The camel hobbled beside him grunted and belched, emitting an odour so foul it made Mayne’s eyes smart again. It shifted on its forelegs and stared in the direction of the wells, chewing its cud. The bags of dura wheat slung over its back were nearly empty, and its hump was sagging. Both of their camels had traversed the Bayuda desert many times and knew exactly where they were, that the oasis ahead contained expanses of desert grass they could graze on as well as the puddles of muddy groundwater where they could slake their thirst. They had hobbled the camels the evening before to prevent them from wandering off on their own, and that night they had been restless. Mayne felt his own cracked lips, and was beginning to sympathise. Their breakfast of lime juice and biscuit had still not allayed the chill of the night, and he was looking forward to getting on the move again.

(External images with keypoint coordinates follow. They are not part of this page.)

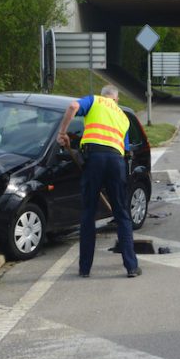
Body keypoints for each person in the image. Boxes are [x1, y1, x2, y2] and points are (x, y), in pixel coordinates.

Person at [56, 84, 141, 278]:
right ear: (116, 99)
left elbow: (72, 107)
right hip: (116, 163)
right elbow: (125, 150)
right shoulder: (122, 116)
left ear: (104, 96)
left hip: (93, 160)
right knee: (122, 215)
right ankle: (132, 267)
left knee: (88, 214)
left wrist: (63, 133)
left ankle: (84, 269)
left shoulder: (95, 100)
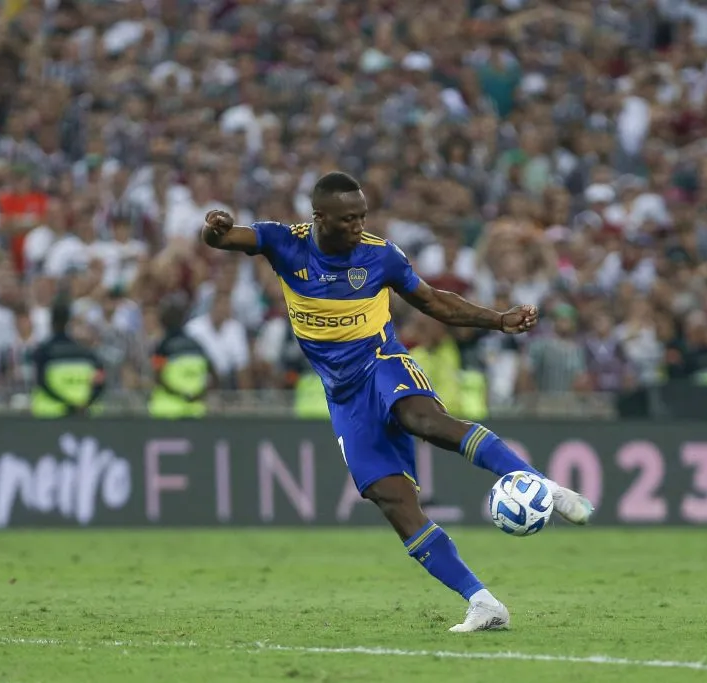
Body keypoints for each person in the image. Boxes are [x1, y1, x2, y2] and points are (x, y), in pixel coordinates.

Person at [200, 171, 594, 633]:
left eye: (362, 216)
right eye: (347, 219)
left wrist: (498, 320)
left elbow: (434, 302)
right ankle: (483, 602)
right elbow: (226, 238)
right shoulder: (285, 242)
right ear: (320, 217)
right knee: (394, 502)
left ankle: (542, 485)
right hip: (343, 395)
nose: (358, 226)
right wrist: (215, 229)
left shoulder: (380, 255)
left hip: (381, 361)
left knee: (422, 419)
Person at [31, 296, 105, 418]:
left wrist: (67, 404)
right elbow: (100, 381)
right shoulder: (87, 353)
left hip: (51, 414)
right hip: (85, 415)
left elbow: (41, 382)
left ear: (51, 322)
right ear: (69, 322)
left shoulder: (43, 352)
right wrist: (84, 403)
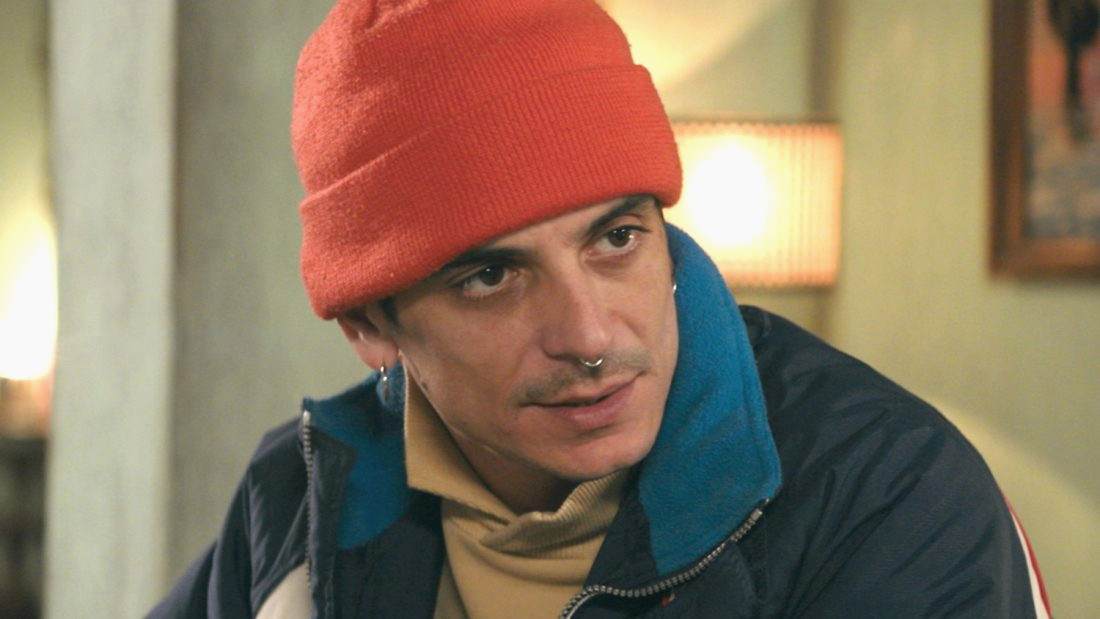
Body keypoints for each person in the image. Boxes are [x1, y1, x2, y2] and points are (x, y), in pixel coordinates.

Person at [151, 0, 1050, 617]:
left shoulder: (889, 492)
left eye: (616, 238)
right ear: (369, 326)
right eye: (490, 277)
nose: (588, 335)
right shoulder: (302, 495)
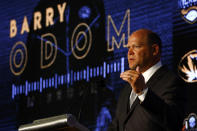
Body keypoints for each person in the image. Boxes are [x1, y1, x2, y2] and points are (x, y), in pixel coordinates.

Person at [107, 29, 186, 131]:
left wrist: (143, 91)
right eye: (128, 48)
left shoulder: (172, 82)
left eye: (136, 47)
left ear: (154, 50)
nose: (130, 52)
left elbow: (173, 122)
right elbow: (116, 126)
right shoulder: (127, 89)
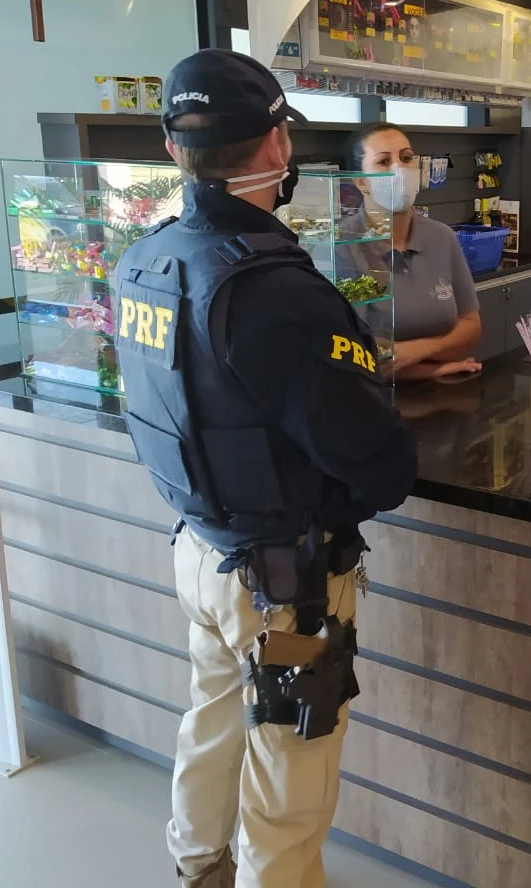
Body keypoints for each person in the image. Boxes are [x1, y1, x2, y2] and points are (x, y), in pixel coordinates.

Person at [112, 49, 418, 888]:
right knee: (289, 781)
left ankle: (196, 866)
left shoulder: (146, 261)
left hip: (201, 552)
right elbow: (378, 461)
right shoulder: (272, 289)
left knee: (212, 723)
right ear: (278, 145)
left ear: (175, 150)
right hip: (284, 583)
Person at [342, 123, 483, 380]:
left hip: (443, 392)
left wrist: (418, 350)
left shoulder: (442, 237)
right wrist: (434, 369)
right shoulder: (342, 247)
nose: (399, 169)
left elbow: (471, 326)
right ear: (361, 182)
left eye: (406, 158)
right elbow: (351, 355)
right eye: (384, 161)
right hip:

A figure materialised beside him, silent as ever. Over the past days Charrière’s skin had darkened with the sun and the dust, accentuating the deep grooves that scored his cheeks and forehead. The desert of the Sudan must seem a world away from the rivers and forests of Canada where he had been brought up, but he had relished the challenge to his tracking and survival skills. He tossed back the Arab robe he wore over his woollen trousers and checked shirt, took out a hunk of dried meat from a pouch on his belt and cut off a strip, passing it over. Mayne had acquired a taste for the jerky carried by the voyageurs on the Red River expedition fifteen years before; this time it was camel rather than moose meat, but he took it gratefully. Charrière cut himself a piece and the two men chewed and sucked for a few minutes without talking. Then Charrière raised the depleted water skin that had been hanging from his shoulder, letting a trickle pour into his mouth before passing it to Mayne, who did the same, taking only a mouthful, knowing that the wells ahead were under dervish control and the tepid water might be their last for some time. They had been warned about thirst blindness, and he had wondered about the wavering images he had been seeing on the horizon the day before, whether they were mirages of the desert or tricks of the mind, or both. Today he would need all the clarity he could muster. He took another swig, leaving a few mouthfuls as a reserve, then passed the skin back. Charrière plugged and reslung it, then pointed ahead, his voice slow and deliberate, with its distinctive French-Canadian accent. ‘That is no longer an army on the march.’